The 4-stroke bikes are dead in Europe. Too high an initial cost and also a high repair cost. Two stroke enduro and trials bikes are coming back rapidly over there.

When it comes down to comparing all the qualities of 2-stroke verses 4-stroke, the ONLY advantage the 4-stroke has (and it’s small) is better traction in slippery conditions….that’s it. The factory engineers and riders all say that the 2-stroke is far superior.

Montesa just closed their new factory just outside of Barcelona and laid off 250 workers. Guess that says something….their trials team will end after 2010.   (posted Dec. 22, 2009)

While searching for additional information about the above article, I discovered something I had not known before, that Honda owns Montesa and has since the early 1980?s. The following excerpt was found on Wikipedia;

By 1981, another round of economic unrest in Spain began to hinder motorcycle manufacturers. Strikes and a shrinking market left Montesa as the only major motorcycle concern in the country; however they were in need for a major influx of capital in order to continue to survive. A loan from the government and shares sold to Honda (to establish a European manufacturing base for their commuter bikes) helped production continue. Indeed, one of the governments stipulations was that Honda would guarantee that production would not stop. Honda was prepared to stockpile trials bikes and to sell them off at a loss in an effort to reach Europe’s more profitable market and to bypass restrictive import tariffs.

In July 1985, a major reorganization took place and a large amount of money from Honda was received. By then, only two trials models were offered and the workforce had dwindled to a mere 152 employees. A year later, there were further financial moves between Honda, Spain’s government and the Permanyer family, leading to Honda buying the majority of the family’s remaining shares. Honda now had an 85% holding and spent another $5 million on modifying and updating the factory.
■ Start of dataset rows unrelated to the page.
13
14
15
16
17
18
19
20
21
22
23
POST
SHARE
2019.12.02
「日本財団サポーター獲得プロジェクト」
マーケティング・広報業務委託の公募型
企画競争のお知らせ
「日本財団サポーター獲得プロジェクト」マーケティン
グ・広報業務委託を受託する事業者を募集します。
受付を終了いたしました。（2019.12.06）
Montesa was still active in World Trials competition throughout the 1980s and into the 1990s. Even though reduced to only offering one model, the Cota, such riders like former World Champion Eddy Lejeune and Andrew Codina rode the bike to good results in the mid-’80s. In 1992-93, the liquid-cooled Cota 311 was produced; this was to be the last “real” Montesa. In 1994, a new model, the 314R, was introduced. This model featured an HRC Honda powerplant with many other components from Honda. Montesa-mounted Marc Colomer won the World title in 1996 and the 315R followed in early ’97. The 315R had a run of 7 years, taking Dougie Lampkin to many world championships, and was replaced by the technically advanced four-stroke Cota 4RT in 2005.